## Source material

•••••

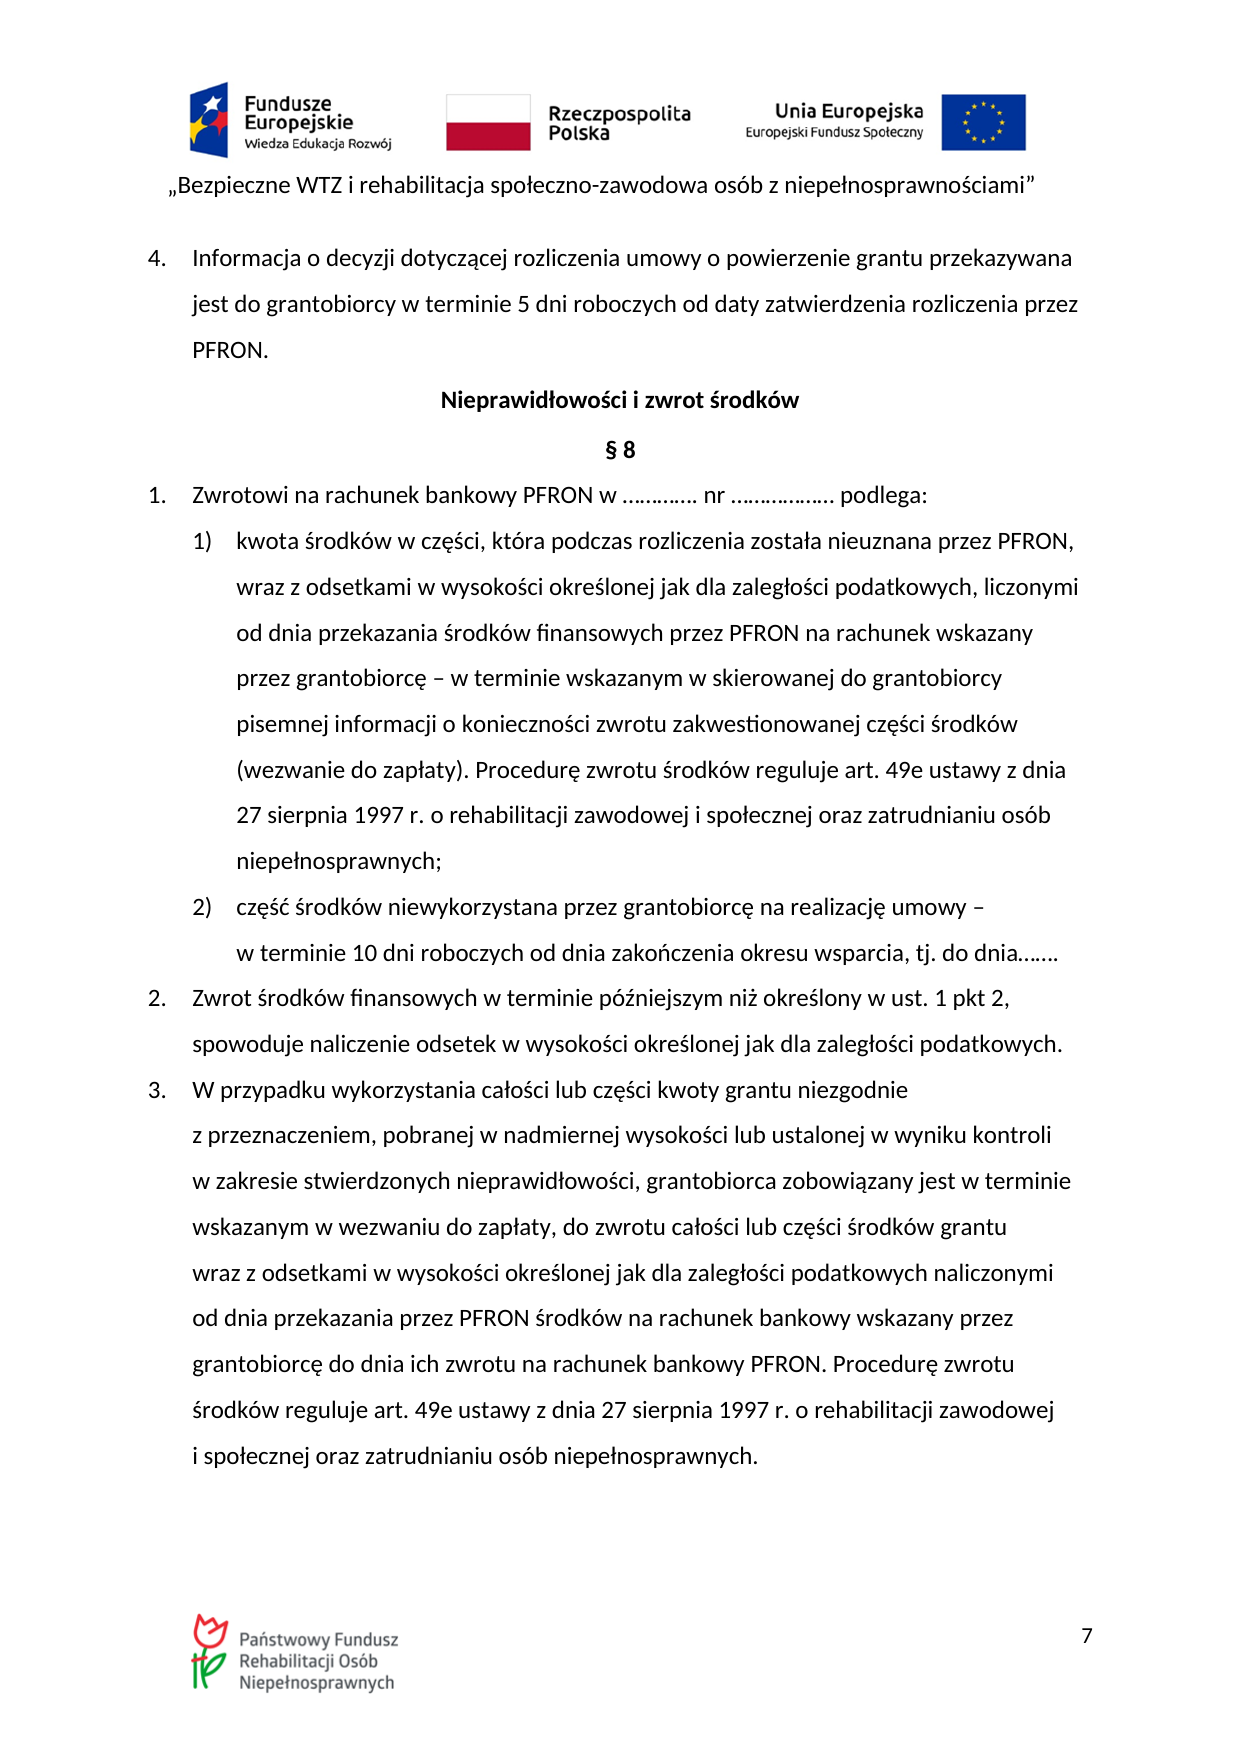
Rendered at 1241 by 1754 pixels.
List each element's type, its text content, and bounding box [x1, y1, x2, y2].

list Zwrot środków finansowych w terminie późniejszym niż określony w ust. 1 pkt 2, spowoduje naliczenie odsetek w wysokości określonej jak dla zaległości podatkowych. [148, 982, 1093, 1059]
list część środków niewykorzystana przez grantobiorcę na realizację umowy – w terminie 10 dni roboczych od dnia zakończenia okresu wsparcia, tj. do dnia……. [192, 891, 1093, 967]
picture [171, 64, 1044, 176]
list Informacja o decyzji dotyczącej rozliczenia umowy o powierzenie grantu przekazywana jest do grantobiorcy w terminie 5 dni roboczych od daty zatwierdzenia rozliczenia przez PFRON. [148, 242, 1093, 364]
subtitle § 8 [148, 434, 1093, 464]
picture [154, 1579, 435, 1728]
subtitle Nieprawidłowości i zwrot środków [148, 384, 1093, 414]
list Zwrotowi na rachunek bankowy PFRON w …………. nr ……………… podlega: [148, 479, 1093, 510]
list kwota środków w części, która podczas rozliczenia została nieuznana przez PFRON, wraz z odsetkami w wysokości określonej jak dla zaległości podatkowych, liczonymi od dnia przekazania środków finansowych przez PFRON na rachunek wskazany przez grantobiorcę – w terminie wskazanym w skierowanej do grantobiorcy pisemnej informacji o konieczności zwrotu zakwestionowanej części środków (wezwanie do zapłaty). Procedurę zwrotu środków reguluje art. 49e ustawy z dnia 27 sierpnia 1997 r. o rehabilitacji zawodowej i społecznej oraz zatrudnianiu osób niepełnosprawnych; [192, 525, 1093, 876]
list W przypadku wykorzystania całości lub części kwoty grantu niezgodnie z przeznaczeniem, pobranej w nadmiernej wysokości lub ustalonej w wyniku kontroli w zakresie stwierdzonych nieprawidłowości, grantobiorca zobowiązany jest w terminie wskazanym w wezwaniu do zapłaty, do zwrotu całości lub części środków grantu wraz z odsetkami w wysokości określonej jak dla zaległości podatkowych naliczonymi od dnia przekazania przez PFRON środków na rachunek bankowy wskazany przez grantobiorcę do dnia ich zwrotu na rachunek bankowy PFRON. Procedurę zwrotu środków reguluje art. 49e ustawy z dnia 27 sierpnia 1997 r. o rehabilitacji zawodowej i społecznej oraz zatrudnianiu osób niepełnosprawnych. [148, 1074, 1093, 1470]
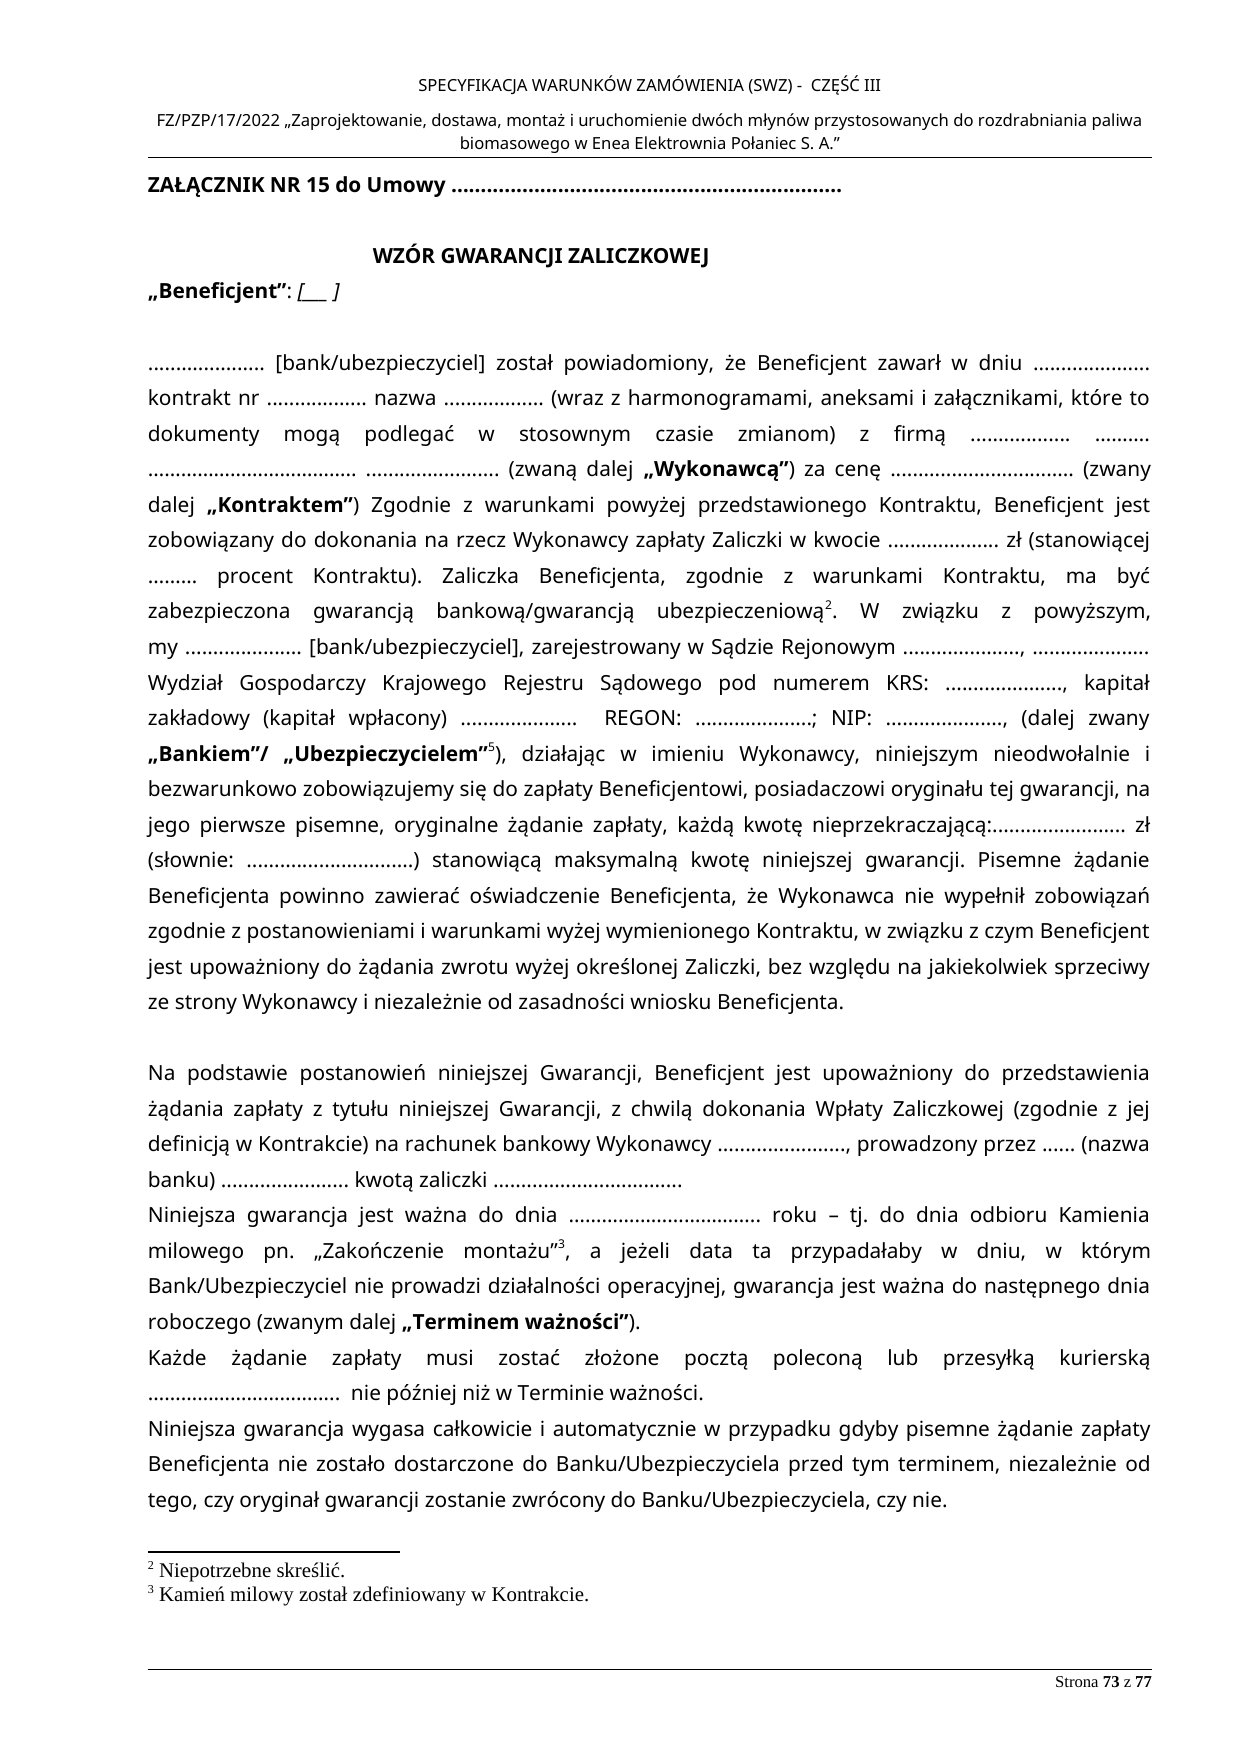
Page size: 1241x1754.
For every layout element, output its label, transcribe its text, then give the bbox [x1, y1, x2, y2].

text Niniejsza gwarancja jest ważna do dnia …………………………….. roku – tj. do dnia odbioru Kamienia milowego pn. „Zakończenie montażu”, a jeżeli data ta przypadałaby w dniu, w którym Bank/Ubezpieczyciel nie prowadzi działalności operacyjnej, gwarancja jest ważna do następnego dnia roboczego (zwanym dalej „Terminem ważności”). [148, 1201, 1152, 1336]
text WZÓR GWARANCJI ZALICZKOWEJ [298, 241, 1152, 269]
text Każde żądanie zapłaty musi zostać złożone pocztą poleconą lub przesyłką kurierską …………………………….. nie później niż w Terminie ważności. [148, 1343, 1152, 1407]
text ZAŁĄCZNIK NR 15 do Umowy ……...................................................……… [148, 170, 1152, 198]
text ..................... [bank/ubezpieczyciel] został powiadomiony, że Beneficjent zawarł w dniu ..................... kontrakt nr .................. nazwa .................. (wraz z harmonogramami, aneksami i załącznikami, które to dokumenty mogą podlegać w stosownym czasie zmianom) z firmą .................. ………. ……………………………….. ........................ (zwaną dalej „Wykonawcą”) za cenę ................................. (zwany dalej „Kontraktem”) Zgodnie z warunkami powyżej przedstawionego Kontraktu, Beneficjent jest zobowiązany do dokonania na rzecz Wykonawcy zapłaty Zaliczki w kwocie .................... zł (stanowiącej ……… procent Kontraktu). Zaliczka Beneficjenta, zgodnie z warunkami Kontraktu, ma być zabezpieczona gwarancją bankową/gwarancją ubezpieczeniową. W związku z powyższym, my ..................... [bank/ubezpieczyciel], zarejestrowany w Sądzie Rejonowym ....................., ..................... Wydział Gospodarczy Krajowego Rejestru Sądowego pod numerem KRS: ....................., kapitał zakładowy (kapitał wpłacony) ..................... REGON: .....................; NIP: ....................., (dalej zwany „Bankiem”/ „Ubezpieczycielem”5), działając w imieniu Wykonawcy, niniejszym nieodwołalnie i bezwarunkowo zobowiązujemy się do zapłaty Beneficjentowi, posiadaczowi oryginału tej gwarancji, na jego pierwsze pisemne, oryginalne żądanie zapłaty, każdą kwotę nieprzekraczającą:........................ zł (słownie: ..............................) stanowiącą maksymalną kwotę niniejszej gwarancji. Pisemne żądanie Beneficjenta powinno zawierać oświadczenie Beneficjenta, że Wykonawca nie wypełnił zobowiązań zgodnie z postanowieniami i warunkami wyżej wymienionego Kontraktu, w związku z czym Beneficjent jest upoważniony do żądania zwrotu wyżej określonej Zaliczki, bez względu na jakiekolwiek sprzeciwy ze strony Wykonawcy i niezależnie od zasadności wniosku Beneficjenta. [148, 348, 1152, 1016]
text Niniejsza gwarancja wygasa całkowicie i automatycznie w przypadku gdyby pisemne żądanie zapłaty Beneficjenta nie zostało dostarczone do Banku/Ubezpieczyciela przed tym terminem, niezależnie od tego, czy oryginał gwarancji zostanie zwrócony do Banku/Ubezpieczyciela, czy nie. [148, 1414, 1152, 1513]
text Na podstawie postanowień niniejszej Gwarancji, Beneficjent jest upoważniony do przedstawienia żądania zapłaty z tytułu niniejszej Gwarancji, z chwilą dokonania Wpłaty Zaliczkowej (zgodnie z jej definicją w Kontrakcie) na rachunek bankowy Wykonawcy ......................., prowadzony przez ...... (nazwa banku) ....................... kwotą zaliczki .................................. [148, 1058, 1152, 1193]
text „Beneficjent”: [___ ] [148, 277, 1152, 305]
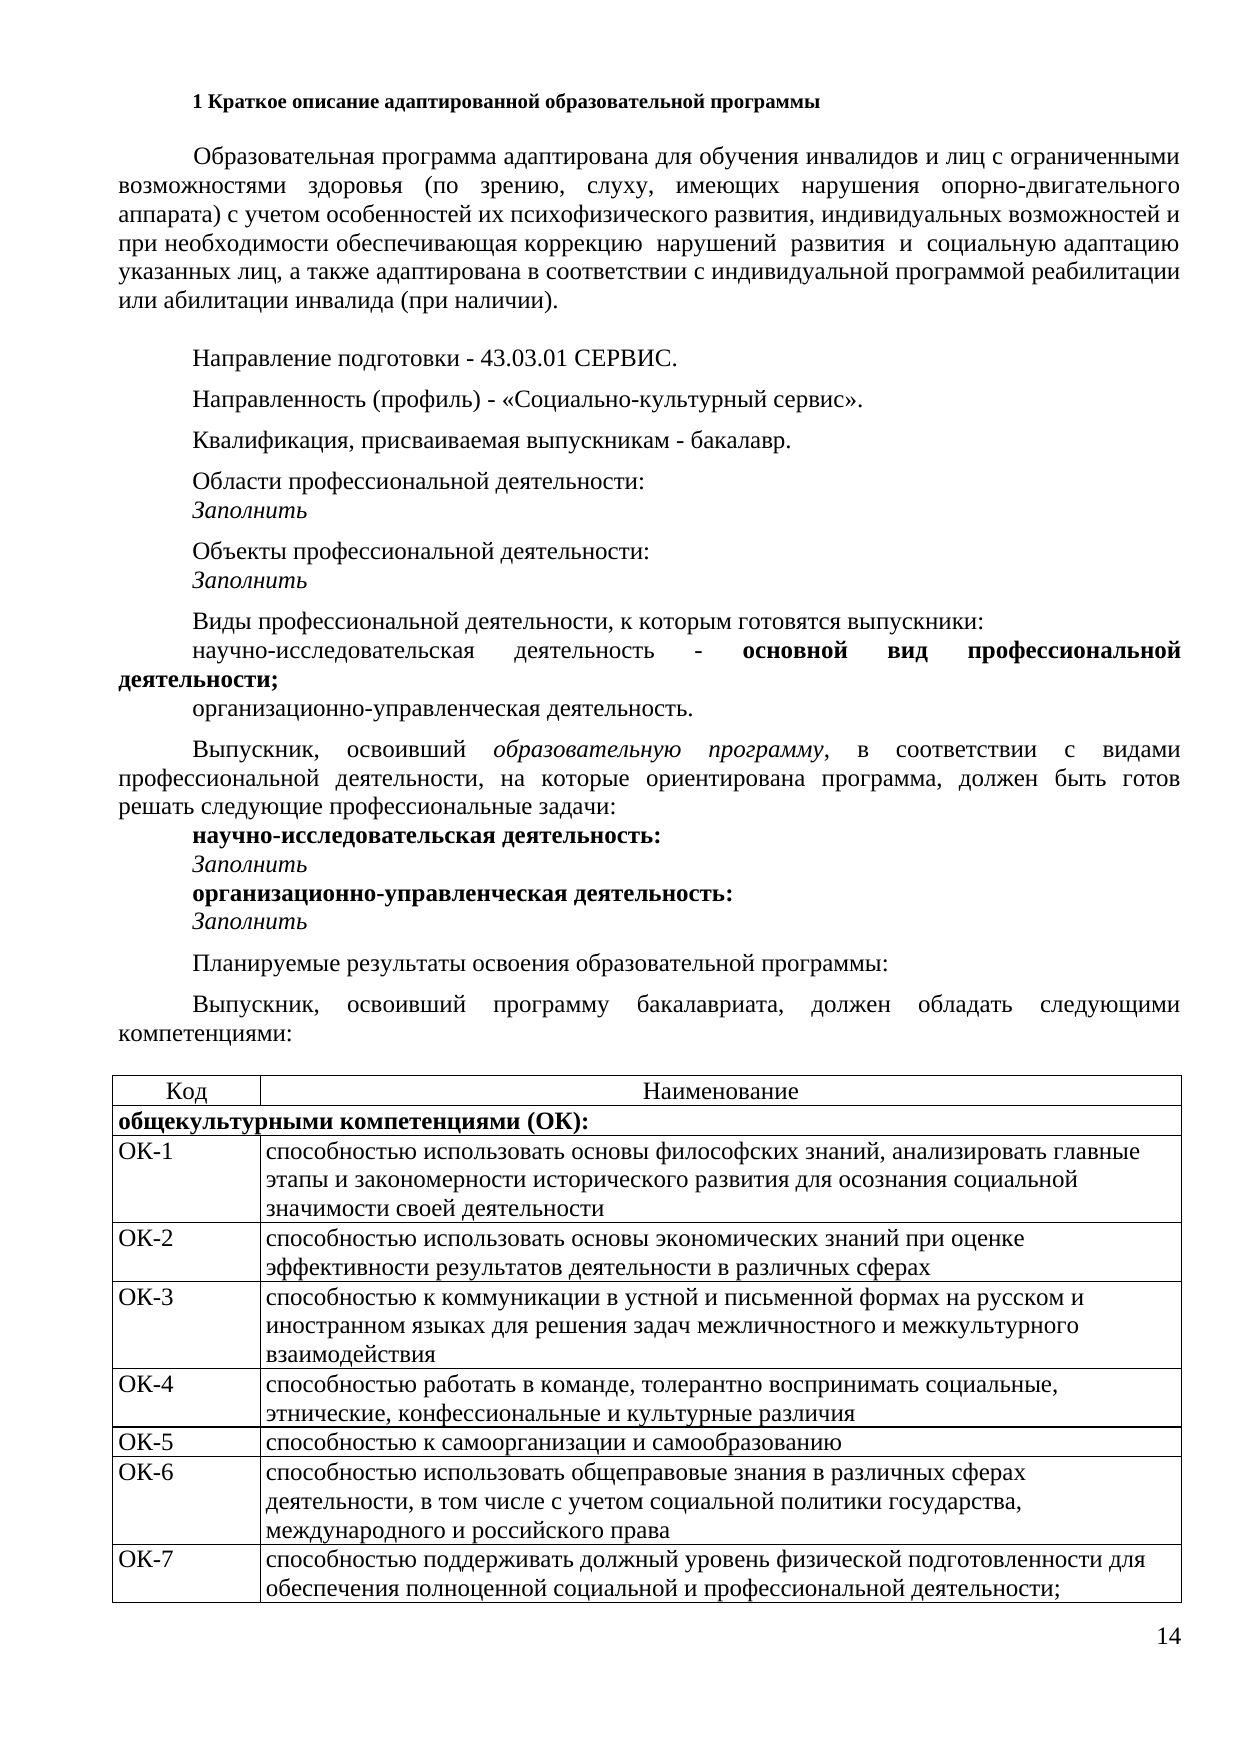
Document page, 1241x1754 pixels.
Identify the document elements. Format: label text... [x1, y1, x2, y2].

•••••

## What you should do
Once you reach the line that contains "Document page, 1241x1754 pixels.", transcribe it and all remaining lines of the listing exactly; skip everything before it.

## Exercise result
Document page, 1241x1754 pixels.
Identify the document elements. Format: label text... [x1, y1, x2, y2].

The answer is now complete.